Clearly we know genes are involved in IQ, regardless of what the trait actually is. Tens or more genes are clearly able to damage intelligence severely when badly mutated. So the question is about 'normal' range intelligence.

But if large number of genes are involved, each person has a unique genotype, and prediction from that genotype is essentially useless, given the environmental and other factors. This seems to be clearly the case.

Then why are so many so obsessed with this? Is it a form of lascivious peering into peoples inherent worth? When we know life experience, nutrition, etc. etc. have great, if not preponderant, effects on societally relevant performance, what is to gain by estimating the fraction of variation due to large numbers of small-effect genes? Why not just measure achieved abilities and society allocates resources accordingly?

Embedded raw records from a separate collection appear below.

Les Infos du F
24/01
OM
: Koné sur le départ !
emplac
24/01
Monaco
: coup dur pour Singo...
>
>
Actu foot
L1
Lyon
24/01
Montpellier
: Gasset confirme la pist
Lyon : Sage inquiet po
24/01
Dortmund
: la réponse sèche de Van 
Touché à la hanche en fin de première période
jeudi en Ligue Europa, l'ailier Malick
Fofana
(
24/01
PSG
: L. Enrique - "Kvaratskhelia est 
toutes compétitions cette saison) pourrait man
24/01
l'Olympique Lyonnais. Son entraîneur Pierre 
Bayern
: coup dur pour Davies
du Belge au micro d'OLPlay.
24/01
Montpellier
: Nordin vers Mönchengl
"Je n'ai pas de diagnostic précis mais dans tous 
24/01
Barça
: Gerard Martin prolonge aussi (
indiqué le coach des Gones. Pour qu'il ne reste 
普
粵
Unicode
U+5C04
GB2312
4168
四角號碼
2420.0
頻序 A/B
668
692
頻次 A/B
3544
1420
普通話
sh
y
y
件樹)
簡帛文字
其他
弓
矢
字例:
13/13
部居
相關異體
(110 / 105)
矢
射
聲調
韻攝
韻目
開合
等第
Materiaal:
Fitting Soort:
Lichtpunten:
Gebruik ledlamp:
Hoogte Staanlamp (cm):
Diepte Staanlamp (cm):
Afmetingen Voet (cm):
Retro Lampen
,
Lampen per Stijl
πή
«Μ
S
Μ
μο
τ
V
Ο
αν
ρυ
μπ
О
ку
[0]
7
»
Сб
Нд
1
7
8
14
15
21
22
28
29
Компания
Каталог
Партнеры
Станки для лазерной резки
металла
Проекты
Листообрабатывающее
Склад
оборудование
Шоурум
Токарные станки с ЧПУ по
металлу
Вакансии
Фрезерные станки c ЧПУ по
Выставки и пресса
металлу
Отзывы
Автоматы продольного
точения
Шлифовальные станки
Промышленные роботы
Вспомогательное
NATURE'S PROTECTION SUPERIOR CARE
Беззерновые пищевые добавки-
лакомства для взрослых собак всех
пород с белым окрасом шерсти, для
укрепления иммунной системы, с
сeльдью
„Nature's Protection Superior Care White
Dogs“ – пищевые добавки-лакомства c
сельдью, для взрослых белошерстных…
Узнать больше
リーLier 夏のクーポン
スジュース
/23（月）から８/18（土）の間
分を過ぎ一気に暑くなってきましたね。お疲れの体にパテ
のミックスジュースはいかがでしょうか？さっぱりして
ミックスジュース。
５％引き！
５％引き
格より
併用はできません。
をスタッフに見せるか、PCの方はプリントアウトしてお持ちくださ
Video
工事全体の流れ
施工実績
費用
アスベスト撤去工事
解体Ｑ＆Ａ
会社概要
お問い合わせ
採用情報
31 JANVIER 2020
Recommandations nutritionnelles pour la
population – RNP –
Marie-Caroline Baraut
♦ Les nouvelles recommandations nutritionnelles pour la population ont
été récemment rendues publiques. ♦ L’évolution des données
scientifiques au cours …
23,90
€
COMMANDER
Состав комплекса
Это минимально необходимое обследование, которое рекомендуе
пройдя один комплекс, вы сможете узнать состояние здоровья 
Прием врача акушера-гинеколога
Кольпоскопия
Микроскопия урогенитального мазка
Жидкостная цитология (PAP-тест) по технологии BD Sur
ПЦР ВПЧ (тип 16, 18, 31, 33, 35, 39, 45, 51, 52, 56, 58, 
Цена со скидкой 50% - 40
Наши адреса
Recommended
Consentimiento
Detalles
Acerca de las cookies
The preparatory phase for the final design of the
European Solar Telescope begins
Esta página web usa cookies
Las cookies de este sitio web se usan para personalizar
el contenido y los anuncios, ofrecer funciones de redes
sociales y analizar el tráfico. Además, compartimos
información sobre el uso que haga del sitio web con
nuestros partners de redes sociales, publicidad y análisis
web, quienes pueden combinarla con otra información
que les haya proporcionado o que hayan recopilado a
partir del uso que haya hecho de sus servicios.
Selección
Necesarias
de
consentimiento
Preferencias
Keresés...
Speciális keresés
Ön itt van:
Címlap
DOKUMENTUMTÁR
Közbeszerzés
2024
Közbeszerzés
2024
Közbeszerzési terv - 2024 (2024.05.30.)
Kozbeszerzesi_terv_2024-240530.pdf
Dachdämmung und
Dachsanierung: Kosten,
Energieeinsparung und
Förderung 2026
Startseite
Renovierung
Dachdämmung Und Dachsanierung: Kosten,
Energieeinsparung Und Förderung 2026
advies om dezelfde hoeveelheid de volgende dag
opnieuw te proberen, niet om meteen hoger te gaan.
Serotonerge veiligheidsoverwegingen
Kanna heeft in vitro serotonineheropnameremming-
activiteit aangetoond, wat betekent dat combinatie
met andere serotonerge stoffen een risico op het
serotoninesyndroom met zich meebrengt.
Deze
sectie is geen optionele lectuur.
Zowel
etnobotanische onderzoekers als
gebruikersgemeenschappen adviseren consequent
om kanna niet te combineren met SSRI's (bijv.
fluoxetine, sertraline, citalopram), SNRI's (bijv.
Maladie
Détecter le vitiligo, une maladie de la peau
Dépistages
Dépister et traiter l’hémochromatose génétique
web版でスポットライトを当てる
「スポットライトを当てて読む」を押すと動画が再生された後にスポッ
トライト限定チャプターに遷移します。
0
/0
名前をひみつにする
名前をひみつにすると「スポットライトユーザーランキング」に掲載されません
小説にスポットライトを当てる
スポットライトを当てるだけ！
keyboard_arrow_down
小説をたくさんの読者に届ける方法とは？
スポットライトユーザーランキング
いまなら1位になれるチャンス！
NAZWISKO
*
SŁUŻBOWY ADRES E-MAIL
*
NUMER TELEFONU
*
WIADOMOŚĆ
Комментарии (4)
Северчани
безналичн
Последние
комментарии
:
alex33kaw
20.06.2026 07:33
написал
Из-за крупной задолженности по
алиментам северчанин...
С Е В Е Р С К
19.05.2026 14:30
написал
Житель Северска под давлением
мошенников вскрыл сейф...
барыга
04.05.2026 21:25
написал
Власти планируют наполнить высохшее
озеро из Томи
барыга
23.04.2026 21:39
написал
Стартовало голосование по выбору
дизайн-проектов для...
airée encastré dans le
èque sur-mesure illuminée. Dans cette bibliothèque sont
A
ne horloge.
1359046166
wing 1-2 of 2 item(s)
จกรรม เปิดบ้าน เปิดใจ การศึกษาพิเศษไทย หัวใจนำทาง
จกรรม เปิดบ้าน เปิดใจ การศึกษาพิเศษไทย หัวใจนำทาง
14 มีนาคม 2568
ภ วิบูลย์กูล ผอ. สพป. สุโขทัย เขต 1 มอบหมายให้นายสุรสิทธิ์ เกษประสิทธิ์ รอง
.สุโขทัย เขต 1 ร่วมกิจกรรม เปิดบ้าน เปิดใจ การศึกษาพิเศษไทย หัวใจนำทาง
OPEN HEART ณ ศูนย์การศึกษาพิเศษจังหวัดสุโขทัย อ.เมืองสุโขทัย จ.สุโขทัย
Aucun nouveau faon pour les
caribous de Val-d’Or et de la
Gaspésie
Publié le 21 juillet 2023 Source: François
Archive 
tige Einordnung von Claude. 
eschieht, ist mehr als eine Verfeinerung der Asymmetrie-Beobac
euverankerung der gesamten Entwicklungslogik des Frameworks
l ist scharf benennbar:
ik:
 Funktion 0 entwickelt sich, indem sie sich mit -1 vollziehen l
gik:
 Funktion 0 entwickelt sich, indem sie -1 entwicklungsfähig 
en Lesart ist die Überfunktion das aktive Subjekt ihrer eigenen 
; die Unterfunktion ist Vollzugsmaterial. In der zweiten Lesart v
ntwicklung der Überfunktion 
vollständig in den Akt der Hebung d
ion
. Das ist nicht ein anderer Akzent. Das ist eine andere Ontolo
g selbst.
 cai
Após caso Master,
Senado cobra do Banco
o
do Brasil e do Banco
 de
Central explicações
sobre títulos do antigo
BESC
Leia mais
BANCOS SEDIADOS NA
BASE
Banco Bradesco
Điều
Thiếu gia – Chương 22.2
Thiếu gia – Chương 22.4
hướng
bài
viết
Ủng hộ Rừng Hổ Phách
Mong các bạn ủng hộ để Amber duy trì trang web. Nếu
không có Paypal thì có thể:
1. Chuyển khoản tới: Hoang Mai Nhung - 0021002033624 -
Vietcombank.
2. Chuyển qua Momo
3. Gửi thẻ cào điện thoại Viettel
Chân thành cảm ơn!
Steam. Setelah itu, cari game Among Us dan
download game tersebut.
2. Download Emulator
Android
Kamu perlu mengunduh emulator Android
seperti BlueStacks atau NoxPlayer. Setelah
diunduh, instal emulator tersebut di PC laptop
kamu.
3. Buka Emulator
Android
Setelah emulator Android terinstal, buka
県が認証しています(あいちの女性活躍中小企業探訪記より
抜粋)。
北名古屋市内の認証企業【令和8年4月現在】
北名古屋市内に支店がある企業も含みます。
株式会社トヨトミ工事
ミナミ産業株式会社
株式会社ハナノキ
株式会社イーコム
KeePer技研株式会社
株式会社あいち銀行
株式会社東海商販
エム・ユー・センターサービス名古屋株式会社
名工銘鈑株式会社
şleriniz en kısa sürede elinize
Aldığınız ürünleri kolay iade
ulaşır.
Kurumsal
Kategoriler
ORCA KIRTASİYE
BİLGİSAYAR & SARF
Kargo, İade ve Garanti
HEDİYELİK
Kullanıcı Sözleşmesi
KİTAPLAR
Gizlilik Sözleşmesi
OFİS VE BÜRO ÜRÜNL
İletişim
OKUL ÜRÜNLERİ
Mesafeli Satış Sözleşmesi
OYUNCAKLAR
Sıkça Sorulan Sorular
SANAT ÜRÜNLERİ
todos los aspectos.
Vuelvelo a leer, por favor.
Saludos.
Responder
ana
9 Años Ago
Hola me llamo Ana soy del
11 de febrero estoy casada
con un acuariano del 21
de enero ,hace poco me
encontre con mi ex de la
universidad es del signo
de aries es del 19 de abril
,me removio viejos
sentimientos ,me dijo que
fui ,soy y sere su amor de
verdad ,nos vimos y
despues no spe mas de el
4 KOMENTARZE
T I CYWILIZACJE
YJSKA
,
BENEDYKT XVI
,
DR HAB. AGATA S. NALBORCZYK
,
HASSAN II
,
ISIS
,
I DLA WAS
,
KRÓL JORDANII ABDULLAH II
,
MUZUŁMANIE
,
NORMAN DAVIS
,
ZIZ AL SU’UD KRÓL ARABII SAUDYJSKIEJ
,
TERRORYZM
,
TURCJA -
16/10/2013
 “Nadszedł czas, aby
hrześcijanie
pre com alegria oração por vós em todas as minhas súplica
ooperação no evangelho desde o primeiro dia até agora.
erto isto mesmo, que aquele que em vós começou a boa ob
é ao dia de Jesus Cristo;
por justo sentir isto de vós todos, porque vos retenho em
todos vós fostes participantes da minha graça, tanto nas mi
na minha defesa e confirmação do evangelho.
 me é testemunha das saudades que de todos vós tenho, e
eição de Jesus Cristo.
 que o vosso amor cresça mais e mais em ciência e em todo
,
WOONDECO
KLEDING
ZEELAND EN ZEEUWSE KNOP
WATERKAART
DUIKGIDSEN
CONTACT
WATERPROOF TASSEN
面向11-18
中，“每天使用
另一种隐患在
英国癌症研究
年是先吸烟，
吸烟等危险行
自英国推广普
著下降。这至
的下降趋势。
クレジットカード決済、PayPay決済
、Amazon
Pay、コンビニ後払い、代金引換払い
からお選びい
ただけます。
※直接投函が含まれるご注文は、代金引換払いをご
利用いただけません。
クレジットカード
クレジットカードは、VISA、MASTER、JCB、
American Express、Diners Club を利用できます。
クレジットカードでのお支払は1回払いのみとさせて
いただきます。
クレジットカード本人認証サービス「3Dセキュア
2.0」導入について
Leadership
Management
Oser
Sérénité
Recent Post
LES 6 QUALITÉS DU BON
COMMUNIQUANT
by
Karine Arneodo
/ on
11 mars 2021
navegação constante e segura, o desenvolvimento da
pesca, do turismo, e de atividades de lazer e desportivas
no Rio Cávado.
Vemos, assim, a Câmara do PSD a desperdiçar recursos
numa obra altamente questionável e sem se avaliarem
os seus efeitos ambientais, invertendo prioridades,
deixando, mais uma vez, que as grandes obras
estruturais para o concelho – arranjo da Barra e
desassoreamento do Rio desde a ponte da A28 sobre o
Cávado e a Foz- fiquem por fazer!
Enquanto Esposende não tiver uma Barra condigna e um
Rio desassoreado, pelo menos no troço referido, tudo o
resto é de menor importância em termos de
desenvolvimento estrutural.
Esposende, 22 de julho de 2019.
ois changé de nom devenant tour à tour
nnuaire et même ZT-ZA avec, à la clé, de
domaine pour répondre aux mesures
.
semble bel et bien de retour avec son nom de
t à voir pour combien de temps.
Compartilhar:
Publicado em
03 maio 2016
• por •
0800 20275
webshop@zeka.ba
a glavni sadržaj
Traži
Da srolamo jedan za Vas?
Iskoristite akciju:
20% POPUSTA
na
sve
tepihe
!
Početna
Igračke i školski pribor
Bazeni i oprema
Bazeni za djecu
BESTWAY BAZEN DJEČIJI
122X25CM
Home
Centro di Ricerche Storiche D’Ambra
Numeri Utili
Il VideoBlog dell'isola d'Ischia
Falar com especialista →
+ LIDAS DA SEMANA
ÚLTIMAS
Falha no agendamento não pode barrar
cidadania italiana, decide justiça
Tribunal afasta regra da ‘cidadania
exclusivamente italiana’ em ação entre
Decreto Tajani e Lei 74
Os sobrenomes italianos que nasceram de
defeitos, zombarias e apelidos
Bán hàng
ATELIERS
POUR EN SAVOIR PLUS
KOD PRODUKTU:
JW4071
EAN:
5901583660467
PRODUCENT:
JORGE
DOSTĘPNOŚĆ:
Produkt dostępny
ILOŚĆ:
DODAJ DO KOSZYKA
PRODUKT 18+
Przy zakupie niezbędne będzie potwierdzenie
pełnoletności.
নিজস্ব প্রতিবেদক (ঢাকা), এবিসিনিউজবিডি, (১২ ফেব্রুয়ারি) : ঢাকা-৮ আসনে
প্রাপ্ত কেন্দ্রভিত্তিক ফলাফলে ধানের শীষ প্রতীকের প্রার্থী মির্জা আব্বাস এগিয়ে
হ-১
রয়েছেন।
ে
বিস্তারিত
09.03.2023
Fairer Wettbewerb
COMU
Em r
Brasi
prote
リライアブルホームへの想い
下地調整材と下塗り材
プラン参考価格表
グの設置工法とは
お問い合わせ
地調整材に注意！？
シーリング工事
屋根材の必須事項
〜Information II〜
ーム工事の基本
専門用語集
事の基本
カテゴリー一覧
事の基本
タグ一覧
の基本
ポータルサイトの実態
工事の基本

One reason to resist this obsession is the lesson of history. Racism and societal discrimination lie just beneath the surface, either in the minds of investigators themselves, or in the minds of those seeing these studies. There are, in our view, far more important problems to spend resources on. For example, doing something directly to help those with clear, truly genetic, intelligence problems.

Jim G said...

Back to the original post on "Should we eat eggs?"
Thank you, Anne, for a coherent stab at explaining in relatively simple terms the fundamental problem with establishing cause, even plausible association, whether it be genetics or environmental factors.
For me your key statement is "then we're stuck trying to figure out how to apply what we think we learned from the group to individuals who are probably as unalike as they are alike." Based on this statement and other musings, do you think that causal (epi') studies are best limited to studying potential risk factors that can be addressed at the population level (eg, improving air quality), rather than attempt to get from pop. level to individual level "prediction"? And if this is (largely) the case, does this (largely) rule out the value of trying to identify causal genetic variants because, of course, they can't be changed?

Ken Weiss said...

The problem is that it's so hard to know what works or not. Current issue of Nature has a commentary on drug and other kinds of trials, pointing out that many expensive, approved drugs are known only to work on a small fraction of patients....but the reason isn't known. The commentary is about the sorts of studies that might, miraculously, give answers. Epidemiology, even with huge samples, can't figure risks out.

Until somebody tries to rethink the question and/or the methods, we'll keep on with this expensive, ineffective wheel-spinning, I think.

Anne Buchanan said...


In part yes, what you say. But it's not always true. Epidemiology and genetics both do fine when the risk factor has a strong effect. So, it's not that it's never possible to predict at the individual level -- it's that when it takes a bunch of genes with minor effects, and then you throw in environment x gene interaction, and everyone's genome and environmental exposures are unique, it's a lot harder to retrodict (credibly figure out cause retrospectively), never mind predict. Especially given that future environments can never be predicted.